Reading Skybuck Flying''s obvious troll message, I thought of how to
properly do a for loop that would iterate over the complete range of
an unsigned variable. As you all know, Skybuck''s method won''t work.
There are a number of other ways. You could use a wider type to do the
counting, but that would be cheating. You could also handle either the
first or last iteration as a special case outside the loop, but then it
would be more than a loop. You could make a very big array of integer
flags to tell whether you''ve already visited a value, but that would
consume too much memory.
So I settled down to this version. Assume unsigned short is 16 bits
wide.
int stop = 0;
unsigned short i;
for (i=0; !stop; stop = ++i==0) {
/* do something */
}
Any more elegant solutions out there?
我相信你已经看到每次有人发布的解决方案
声称它很难做到:
unsigned短i = 0;
做{
/ *做点什么* /
}而(++ i!= 0);
这不是''for'循环,但它很有效,很容易记住和写。
我想你可以使用''对于''类似于你的循环,但它仍然会更慢并使用一个临时变量:[未测试的代码]
unsigned short i;
int tmp;
for(tmp = 0,i = 0; i ||!tmp; ++ i,tmp = 1){
/ *做点什么* /
}
-Arthur
I''m sure you''ve seen the solution that gets posted every time someone
claims it''s hard to do:
unsigned short i = 0;
do {
/* do something */
} while (++i != 0);
It''s not a ''for'' loop, but it works and is easy to remember and write.

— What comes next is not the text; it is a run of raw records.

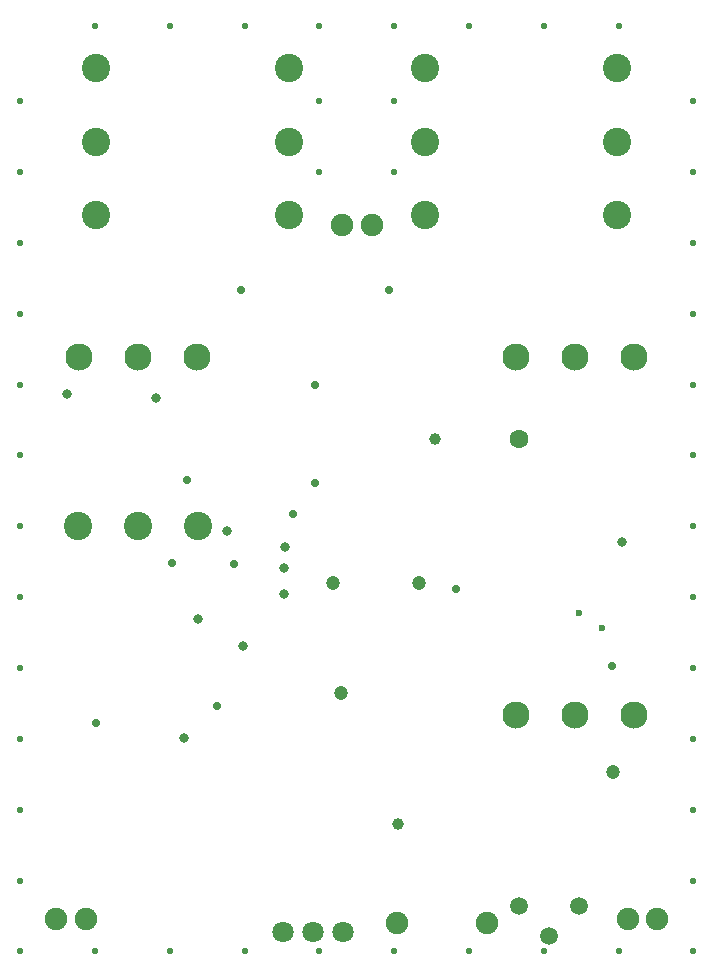
<source format=gbs>
%FSLAX46Y46*%
%MOMM*%
%AMPS10*
1,1,2.300000,0.000000,0.000000*
%
%ADD10PS10*%
%AMPS16*
1,1,1.800000,0.000000,0.000000*
%
%ADD16PS16*%
%AMPS11*
1,1,2.400000,0.000000,0.000000*
%
%ADD11PS11*%
%AMPS15*
1,1,1.500000,0.000000,0.000000*
%
%ADD15PS15*%
%AMPS14*
1,1,1.900000,0.000000,0.000000*
%
%ADD14PS14*%
%AMPS12*
1,1,1.900000,0.000000,0.000000*
%
%ADD12PS12*%
%AMPS13*
1,1,1.900000,0.000000,0.000000*
%
%ADD13PS13*%
%AMPS17*
1,1,2.400000,0.000000,0.000000*
%
%ADD17PS17*%
%AMPS23*
1,1,0.600000,0.000000,0.000000*
%
%ADD23PS23*%
%AMPS24*
1,1,1.000000,0.000000,0.000000*
%
%ADD24PS24*%
%AMPS21*
1,1,1.200000,0.000000,0.000000*
%
%ADD21PS21*%
%AMPS18*
1,1,0.550000,0.000000,0.000000*
%
%ADD18PS18*%
%AMPS22*
1,1,1.600000,0.000000,0.000000*
%
%ADD22PS22*%
%AMPS19*
1,1,0.700000,0.000000,0.000000*
%
%ADD19PS19*%
%AMPS20*
1,1,0.800000,0.000000,0.000000*
%
%ADD20PS20*%
G01*
G01*
%LPD*%
G75*
D10*
X43000000Y51200000D03*
D10*
X53000000Y51200000D03*
D10*
X48000000Y51200000D03*
D10*
X43000000Y20900000D03*
D10*
X53000000Y20900000D03*
D10*
X48000000Y20900000D03*
D11*
X23750000Y63250000D03*
D11*
X23750000Y75700000D03*
D11*
X7450000Y75700000D03*
D11*
X23750000Y69450000D03*
D11*
X7450000Y69450000D03*
D11*
X7450000Y63250000D03*
D12*
X30750000Y62400000D03*
D12*
X28250000Y62400000D03*
D10*
X6000000Y51200000D03*
D10*
X16000000Y51200000D03*
D10*
X11000000Y51200000D03*
D13*
X32890000Y3300000D03*
D13*
X40510000Y3300000D03*
D14*
X52450000Y3650000D03*
D14*
X54950000Y3650000D03*
D15*
X48340000Y4770000D03*
D15*
X45800000Y2230000D03*
D15*
X43260000Y4770000D03*
D11*
X51550000Y63250000D03*
D11*
X51550000Y75700000D03*
D11*
X35250000Y75700000D03*
D11*
X51550000Y69450000D03*
D11*
X35250000Y69450000D03*
D11*
X35250000Y63250000D03*
D16*
X23210000Y2570000D03*
D16*
X25750000Y2570000D03*
D16*
X28290000Y2570000D03*
D14*
X4050000Y3680000D03*
D14*
X6550000Y3680000D03*
D17*
X11000000Y36900000D03*
D17*
X16080000Y36900000D03*
D17*
X5920000Y36900000D03*
D18*
X58000000Y60900000D03*
D18*
X1003000Y60900000D03*
D19*
X26000000Y40600000D03*
D18*
X51667000Y900000D03*
D19*
X32200000Y56900000D03*
D19*
X17690000Y21690000D03*
D18*
X26335000Y900000D03*
D18*
X1003000Y66900000D03*
D19*
X37870000Y31560000D03*
D18*
X45334000Y900000D03*
D20*
X16075000Y29065000D03*
D18*
X51667000Y79233000D03*
D19*
X24100000Y37900000D03*
D19*
X19110000Y33690000D03*
D18*
X39001000Y900000D03*
D19*
X26000000Y48860000D03*
D20*
X23320000Y33390000D03*
D18*
X26335000Y79233000D03*
D19*
X19710000Y56910000D03*
D18*
X45334000Y79233000D03*
D20*
X23420000Y35180000D03*
D20*
X16075000Y29065000D03*
D18*
X58000000Y36900000D03*
D18*
X20002000Y900000D03*
D18*
X1003000Y18900000D03*
D21*
X27510000Y32070000D03*
D19*
X51130000Y25050000D03*
D18*
X1003000Y72900000D03*
D18*
X1003000Y900000D03*
D20*
X4950000Y48080000D03*
D18*
X1003000Y6900000D03*
D18*
X20002000Y79233000D03*
D20*
X51971668Y35578328D03*
D18*
X58000000Y900000D03*
D18*
X58000000Y6900000D03*
D22*
X43200000Y44300000D03*
D18*
X13669000Y900000D03*
D18*
X58000000Y24900000D03*
D18*
X26335000Y66900000D03*
D18*
X58000000Y66900000D03*
D20*
X12500000Y47730000D03*
D18*
X32668000Y79233000D03*
D21*
X28200000Y22800000D03*
D18*
X32668000Y72900000D03*
D18*
X58000000Y54900000D03*
D18*
X1003000Y36900000D03*
D18*
X58000000Y18900000D03*
D18*
X1003000Y30900000D03*
D18*
X58000000Y48900000D03*
D23*
X48331668Y29548328D03*
D20*
X18500000Y36490000D03*
D18*
X58000000Y12900000D03*
D19*
X7440000Y20270000D03*
D21*
X51150000Y16100000D03*
D18*
X32668000Y900000D03*
D18*
X13669000Y79233000D03*
D18*
X7336000Y79233000D03*
D20*
X19890000Y26740000D03*
D18*
X26335000Y72900000D03*
D20*
X23320000Y31140000D03*
D20*
X14850000Y19000000D03*
D18*
X1003000Y42900000D03*
D18*
X32668000Y66900000D03*
D19*
X13840000Y33800000D03*
D18*
X1003000Y48900000D03*
D19*
X15100000Y40800000D03*
D24*
X36100000Y44300000D03*
D18*
X39001000Y79233000D03*
D18*
X58000000Y72900000D03*
D18*
X1003000Y12900000D03*
D21*
X34800000Y32070000D03*
D18*
X1003000Y54900000D03*
D18*
X7336000Y900000D03*
D18*
X1003000Y24900000D03*
D24*
X32950000Y11650000D03*
D18*
X58000000Y30900000D03*
D18*
X58000000Y42900000D03*
D23*
X50271668Y28278328D03*
M02*

</source>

I guess you could use a ''for'' loop similar to yours, but it would still
be slower and use a temporary variable: [UNTESTED CODE]
unsigned short i;
int tmp;
for (tmp=0, i=0; i || !tmp; ++i, tmp=1) {
/* do something */
}
-Arthur
文章< CG ********** @ö ravannahka.helsinki.fi>,
Joona I Palaste< pa ***** @ cc.helsinki.fi>写道:
In article <cg**********@oravannahka.helsinki.fi>,
Joona I Palaste <pa*****@cc.helsinki.fi> wrote:
int stop = 0;
unsigned short i;
for(i = 0;!stop; stop = ++ i == 0){
/ *做点什么* /
}
int stop = 0;
unsigned short i;
for (i=0; !stop; stop = ++i==0) {
/* do something */
}
如果你使用for循环,你一定需要一些额外的变量,因为
开始时的测试必须成功65536次并且失败一次,所以你需要
需要65537个州。
你可以避免通过使用do ... while
循环来使用额外的变量,最后测试结果因此只需要成功65535
次:
i = 0;
做{
/ *做点什么* /
i ++;
} while(i!= 0);
- Richard
If you use a for loop, you are bound to need some extra variable, since
the test at the start has to succeed 65536 times and fail once, so you
need 65537 states.
You can avoid the use of an extra variable by using a do ... while
loop, which tests at the end and therefore needs to succeed only 65535
times:
i = 0;
do {
/* do something */
i++;
} while(i != 0);
-- Richard
这篇关于for循环遍历变量的整个范围的文章就介绍到这了,希望我们推荐的答案对大家有所帮助,也希望大家多多支持IT屋!